Egi mencontohkan, di berbagai daerah tambang, seperti di Halmahera, pertambangan emas menyebabkan banjir lumpur yang mematikan ikan dan merusak kebun warga. Di Mimika, tailing Freeport meracuni sungai, hutan sagu, dan laut, meninggalkan jejak penyakit, pencemaran, dan konflik tak berujung.

“Skenario paling kelam adalah kerusakan permanen pada ekosistem air dan tanah. Merkuri dan sianida, dua bahan kimia umum dalam tambang emas, memiliki jejak panjang meracuni air minum, mengganggu sistem saraf, kerusakan organ, hingga menyebabkan kematian,” ujarnya.

Egi berpendapat, prospek area “Alas” yang menjadi incaran utama PT ESDMu digadang memiliki 5,2 juta ounces emas, cukup untuk menjadikannya world class gold mining. Namun, untuk menggali emas ini, dibutuhkan eksplorasi dan pengeboran dalam jumlah masif. Sedikitnya terdapat 148 titik bor yang direncanakan dalam prospek area ini.

Adapun wilayah konsesi ESDMu bukan lahan kosong. Hasil analisis citra satelit menunjukkan bahwa degradasi lahan sudah terjadi di 337 hektare pada November 2024 lalu, bahkan sebelum aktivitas tambang dimulai secara penuh. Terdapat pula degradasi hutan yang berdekatan dengan Desa Giri Nanto seluas 31 hektare, terdiri dari 10 hektare di HPT Air Talo dan 21 hektare di HL Bukit Sanggul.
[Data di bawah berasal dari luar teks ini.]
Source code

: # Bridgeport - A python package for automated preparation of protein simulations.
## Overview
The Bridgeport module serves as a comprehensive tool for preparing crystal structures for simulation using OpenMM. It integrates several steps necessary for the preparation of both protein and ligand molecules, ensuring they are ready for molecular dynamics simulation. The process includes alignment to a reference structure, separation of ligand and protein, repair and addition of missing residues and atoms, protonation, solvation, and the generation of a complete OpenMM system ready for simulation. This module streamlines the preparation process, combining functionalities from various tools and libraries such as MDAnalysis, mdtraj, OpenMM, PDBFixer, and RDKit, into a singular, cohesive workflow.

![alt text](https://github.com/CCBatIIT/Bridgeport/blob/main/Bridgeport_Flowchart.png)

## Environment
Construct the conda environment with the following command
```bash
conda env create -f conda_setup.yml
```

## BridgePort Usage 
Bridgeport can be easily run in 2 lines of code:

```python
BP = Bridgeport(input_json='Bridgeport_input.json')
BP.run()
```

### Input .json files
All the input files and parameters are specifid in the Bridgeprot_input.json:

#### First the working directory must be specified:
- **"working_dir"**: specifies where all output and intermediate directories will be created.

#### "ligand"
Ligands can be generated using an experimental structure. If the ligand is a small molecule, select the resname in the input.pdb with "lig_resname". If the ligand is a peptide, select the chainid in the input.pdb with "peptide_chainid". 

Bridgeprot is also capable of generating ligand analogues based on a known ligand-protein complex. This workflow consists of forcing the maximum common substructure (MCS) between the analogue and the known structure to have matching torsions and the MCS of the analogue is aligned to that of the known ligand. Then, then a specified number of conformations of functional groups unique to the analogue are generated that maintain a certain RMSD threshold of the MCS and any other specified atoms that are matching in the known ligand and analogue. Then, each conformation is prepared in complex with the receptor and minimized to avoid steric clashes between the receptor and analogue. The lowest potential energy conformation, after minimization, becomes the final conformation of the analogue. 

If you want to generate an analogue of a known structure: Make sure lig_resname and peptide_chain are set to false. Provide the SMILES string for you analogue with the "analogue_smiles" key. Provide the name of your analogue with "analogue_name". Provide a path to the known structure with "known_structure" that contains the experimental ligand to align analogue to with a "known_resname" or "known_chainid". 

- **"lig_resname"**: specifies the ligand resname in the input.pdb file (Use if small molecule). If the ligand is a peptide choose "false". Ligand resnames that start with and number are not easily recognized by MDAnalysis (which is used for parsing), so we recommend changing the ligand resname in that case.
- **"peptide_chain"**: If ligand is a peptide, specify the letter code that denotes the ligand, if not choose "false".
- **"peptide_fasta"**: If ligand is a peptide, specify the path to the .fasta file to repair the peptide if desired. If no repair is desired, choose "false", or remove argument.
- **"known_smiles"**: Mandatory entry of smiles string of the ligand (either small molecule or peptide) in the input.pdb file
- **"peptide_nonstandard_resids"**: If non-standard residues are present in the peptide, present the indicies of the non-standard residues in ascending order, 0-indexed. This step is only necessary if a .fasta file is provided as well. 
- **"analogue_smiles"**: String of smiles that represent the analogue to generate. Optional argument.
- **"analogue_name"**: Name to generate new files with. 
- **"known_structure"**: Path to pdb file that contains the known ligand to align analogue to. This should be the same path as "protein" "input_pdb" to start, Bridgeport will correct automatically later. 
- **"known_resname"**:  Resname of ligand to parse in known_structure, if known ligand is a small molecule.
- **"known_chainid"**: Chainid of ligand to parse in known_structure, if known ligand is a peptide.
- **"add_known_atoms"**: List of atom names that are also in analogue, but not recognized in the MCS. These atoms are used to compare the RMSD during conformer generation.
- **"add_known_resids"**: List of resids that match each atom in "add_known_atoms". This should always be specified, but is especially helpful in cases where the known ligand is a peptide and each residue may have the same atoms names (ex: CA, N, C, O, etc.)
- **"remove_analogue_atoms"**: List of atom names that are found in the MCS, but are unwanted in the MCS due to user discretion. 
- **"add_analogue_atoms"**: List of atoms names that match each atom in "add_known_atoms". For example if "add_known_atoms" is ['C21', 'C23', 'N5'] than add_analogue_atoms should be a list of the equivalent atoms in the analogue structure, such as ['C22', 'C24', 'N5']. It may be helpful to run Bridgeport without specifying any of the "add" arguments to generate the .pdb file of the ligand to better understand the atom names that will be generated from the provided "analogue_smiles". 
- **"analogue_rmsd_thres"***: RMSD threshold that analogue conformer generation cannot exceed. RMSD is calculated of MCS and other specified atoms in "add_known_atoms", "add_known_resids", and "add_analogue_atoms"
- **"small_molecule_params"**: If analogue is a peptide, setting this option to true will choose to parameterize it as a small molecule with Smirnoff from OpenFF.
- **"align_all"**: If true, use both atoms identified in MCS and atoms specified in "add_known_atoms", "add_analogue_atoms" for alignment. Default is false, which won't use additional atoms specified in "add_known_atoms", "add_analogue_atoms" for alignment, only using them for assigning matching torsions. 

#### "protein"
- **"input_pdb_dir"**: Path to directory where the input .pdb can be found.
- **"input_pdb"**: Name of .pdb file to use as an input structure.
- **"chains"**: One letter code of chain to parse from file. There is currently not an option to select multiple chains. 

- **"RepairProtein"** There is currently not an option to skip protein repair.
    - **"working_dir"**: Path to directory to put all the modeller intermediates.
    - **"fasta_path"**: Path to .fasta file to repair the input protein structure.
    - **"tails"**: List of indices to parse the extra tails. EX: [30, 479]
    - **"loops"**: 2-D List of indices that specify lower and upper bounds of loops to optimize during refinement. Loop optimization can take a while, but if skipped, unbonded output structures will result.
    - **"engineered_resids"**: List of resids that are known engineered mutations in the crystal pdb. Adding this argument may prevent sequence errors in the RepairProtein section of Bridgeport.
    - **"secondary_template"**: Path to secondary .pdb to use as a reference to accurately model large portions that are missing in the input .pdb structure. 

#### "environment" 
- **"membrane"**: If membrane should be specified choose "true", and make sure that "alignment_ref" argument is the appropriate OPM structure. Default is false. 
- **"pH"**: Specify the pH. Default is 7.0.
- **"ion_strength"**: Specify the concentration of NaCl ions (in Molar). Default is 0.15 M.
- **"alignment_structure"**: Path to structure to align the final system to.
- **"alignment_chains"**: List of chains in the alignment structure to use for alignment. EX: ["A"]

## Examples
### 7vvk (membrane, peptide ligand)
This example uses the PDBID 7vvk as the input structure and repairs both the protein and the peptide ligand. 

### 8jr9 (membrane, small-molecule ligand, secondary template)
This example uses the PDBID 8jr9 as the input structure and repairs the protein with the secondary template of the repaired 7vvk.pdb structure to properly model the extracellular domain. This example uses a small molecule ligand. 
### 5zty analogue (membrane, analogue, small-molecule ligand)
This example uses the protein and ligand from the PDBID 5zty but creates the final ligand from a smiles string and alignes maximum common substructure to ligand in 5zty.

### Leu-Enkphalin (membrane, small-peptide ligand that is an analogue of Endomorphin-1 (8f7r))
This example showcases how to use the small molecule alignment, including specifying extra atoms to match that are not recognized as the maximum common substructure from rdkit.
“Berdekatan dengan calon lokasi izin PPKH dan masuk dalam prospek Alas seluas 306 hektare, terdiri dari 226 hektare sudah beralih menjadi perkebunan kopi dan sisanya 80 hektare masih lahan terbuka,” ucap Egi.

Egi menambahkan, proyek tambang emas ini bukan hanya soal investasi, tapi soal harga yang dibayar oleh bumi dan rakyatnya. Jika pemerintah membiarkan tambang emas ini berjalan tanpa prinsip kehati-hatian dan keadilan ekologis, maka yang akan ditambang bukan hanya emas tetapi masa depan hutan, air, dan kehidupan.
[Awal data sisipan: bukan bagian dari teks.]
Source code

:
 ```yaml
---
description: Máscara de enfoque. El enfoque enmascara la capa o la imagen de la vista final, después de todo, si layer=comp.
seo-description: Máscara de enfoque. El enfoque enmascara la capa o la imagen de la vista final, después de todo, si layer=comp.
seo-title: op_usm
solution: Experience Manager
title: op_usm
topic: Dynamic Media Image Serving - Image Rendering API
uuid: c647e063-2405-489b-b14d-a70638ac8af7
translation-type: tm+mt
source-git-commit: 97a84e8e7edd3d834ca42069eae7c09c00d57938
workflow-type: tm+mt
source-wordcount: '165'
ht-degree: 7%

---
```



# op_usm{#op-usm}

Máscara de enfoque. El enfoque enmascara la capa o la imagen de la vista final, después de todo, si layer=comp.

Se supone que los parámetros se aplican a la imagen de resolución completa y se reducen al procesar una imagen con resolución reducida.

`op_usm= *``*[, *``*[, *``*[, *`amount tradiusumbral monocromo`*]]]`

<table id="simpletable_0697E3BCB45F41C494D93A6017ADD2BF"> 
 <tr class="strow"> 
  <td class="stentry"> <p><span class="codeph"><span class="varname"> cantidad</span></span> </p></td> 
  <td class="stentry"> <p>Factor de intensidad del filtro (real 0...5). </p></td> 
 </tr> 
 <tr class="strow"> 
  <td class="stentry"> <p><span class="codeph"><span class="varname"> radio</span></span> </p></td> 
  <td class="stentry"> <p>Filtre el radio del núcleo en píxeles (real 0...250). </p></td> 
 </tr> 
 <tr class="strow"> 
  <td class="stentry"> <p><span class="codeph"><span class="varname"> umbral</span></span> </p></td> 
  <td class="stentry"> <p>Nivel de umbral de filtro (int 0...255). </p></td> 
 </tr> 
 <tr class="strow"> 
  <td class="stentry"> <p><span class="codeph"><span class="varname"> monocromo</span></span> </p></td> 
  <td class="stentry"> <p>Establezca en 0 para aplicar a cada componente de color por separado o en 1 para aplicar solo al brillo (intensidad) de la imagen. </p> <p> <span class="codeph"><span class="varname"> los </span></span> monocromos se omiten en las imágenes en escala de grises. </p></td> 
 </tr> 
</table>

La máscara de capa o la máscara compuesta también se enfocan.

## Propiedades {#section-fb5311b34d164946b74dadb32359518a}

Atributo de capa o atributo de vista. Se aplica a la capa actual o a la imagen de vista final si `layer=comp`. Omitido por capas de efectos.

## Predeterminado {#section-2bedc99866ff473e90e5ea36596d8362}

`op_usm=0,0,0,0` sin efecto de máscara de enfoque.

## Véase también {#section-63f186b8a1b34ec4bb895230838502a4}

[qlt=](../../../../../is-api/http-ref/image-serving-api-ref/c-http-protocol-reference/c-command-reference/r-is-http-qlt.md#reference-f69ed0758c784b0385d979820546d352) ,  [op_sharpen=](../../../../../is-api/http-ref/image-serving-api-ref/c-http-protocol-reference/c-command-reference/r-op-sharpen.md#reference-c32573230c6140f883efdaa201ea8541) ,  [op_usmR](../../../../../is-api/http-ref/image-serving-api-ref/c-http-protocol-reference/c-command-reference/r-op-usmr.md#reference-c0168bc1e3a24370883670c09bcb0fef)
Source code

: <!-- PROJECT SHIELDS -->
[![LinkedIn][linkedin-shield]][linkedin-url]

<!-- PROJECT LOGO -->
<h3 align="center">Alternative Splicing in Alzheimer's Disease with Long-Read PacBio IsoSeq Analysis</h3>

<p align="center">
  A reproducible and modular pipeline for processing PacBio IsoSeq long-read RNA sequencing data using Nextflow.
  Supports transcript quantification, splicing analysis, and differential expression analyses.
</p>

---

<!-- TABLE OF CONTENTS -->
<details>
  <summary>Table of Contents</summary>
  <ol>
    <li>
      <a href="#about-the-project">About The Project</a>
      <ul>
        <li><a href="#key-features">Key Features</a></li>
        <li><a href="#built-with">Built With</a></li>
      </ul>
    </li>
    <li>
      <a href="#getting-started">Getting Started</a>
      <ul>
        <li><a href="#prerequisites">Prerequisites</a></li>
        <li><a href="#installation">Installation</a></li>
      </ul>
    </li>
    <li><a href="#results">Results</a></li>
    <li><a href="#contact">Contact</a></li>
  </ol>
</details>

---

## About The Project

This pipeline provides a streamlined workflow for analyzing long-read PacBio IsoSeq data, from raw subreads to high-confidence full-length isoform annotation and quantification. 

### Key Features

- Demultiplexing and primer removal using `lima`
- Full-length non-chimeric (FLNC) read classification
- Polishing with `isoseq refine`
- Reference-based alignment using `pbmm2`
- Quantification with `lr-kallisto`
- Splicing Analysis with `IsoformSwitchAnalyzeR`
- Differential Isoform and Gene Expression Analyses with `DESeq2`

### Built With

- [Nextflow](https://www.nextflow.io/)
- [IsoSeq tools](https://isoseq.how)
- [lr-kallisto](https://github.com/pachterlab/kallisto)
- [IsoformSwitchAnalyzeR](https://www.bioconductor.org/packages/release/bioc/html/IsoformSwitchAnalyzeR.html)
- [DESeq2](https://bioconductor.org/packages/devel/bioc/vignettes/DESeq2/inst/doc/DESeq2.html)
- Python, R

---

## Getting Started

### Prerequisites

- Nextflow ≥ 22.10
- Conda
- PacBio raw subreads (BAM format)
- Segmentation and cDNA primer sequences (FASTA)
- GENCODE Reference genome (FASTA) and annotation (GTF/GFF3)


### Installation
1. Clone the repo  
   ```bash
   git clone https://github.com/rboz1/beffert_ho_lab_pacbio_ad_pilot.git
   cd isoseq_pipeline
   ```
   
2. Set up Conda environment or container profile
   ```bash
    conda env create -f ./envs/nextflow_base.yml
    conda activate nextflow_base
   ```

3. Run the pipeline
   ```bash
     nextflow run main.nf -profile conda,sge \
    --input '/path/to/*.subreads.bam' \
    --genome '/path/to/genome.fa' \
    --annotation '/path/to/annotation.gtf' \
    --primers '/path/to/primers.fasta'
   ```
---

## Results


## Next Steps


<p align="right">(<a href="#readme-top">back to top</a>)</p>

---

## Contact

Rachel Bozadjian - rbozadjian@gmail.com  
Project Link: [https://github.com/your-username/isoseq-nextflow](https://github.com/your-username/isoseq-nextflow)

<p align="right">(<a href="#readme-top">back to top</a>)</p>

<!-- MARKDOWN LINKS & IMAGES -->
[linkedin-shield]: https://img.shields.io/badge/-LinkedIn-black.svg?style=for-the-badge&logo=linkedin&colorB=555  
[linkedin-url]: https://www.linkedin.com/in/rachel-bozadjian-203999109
Egi bilang, pemerintah pusat berdalih penurunan status hutan lindung menjadi hutan produksi ini demi investasi. Tapi itu hanya menguntungkan korporasi pemegang konsesi.

Sebab tambang bersifat padat modal dan minim tenaga kerja. Sementara masyarakat lokal, yang hidupnya bergantung pada hutan dan pertanian, berpotensi menjadi korban dari sebuah proyek yang tak pernah mereka minta.

Bagi pemerhati lingkungan, sambung Egi, Bukit Sanggul bukan hanya bentang hutan. Ia adalah penyangga kehidupan, penjaga air, penyelamat iklim, dan penopang ekonomi rakyat kecil. Jika negara bersikeras menukarnya dengan tambang, maka yang hilang bukan hanya pohon dan tanah, melainkan warisan masa depan kita sendiri.

“Ini bukan pembangunan, ini penggusuran terselubung yang dibungkus emas dan janji-janji palsu,” ucap Egi.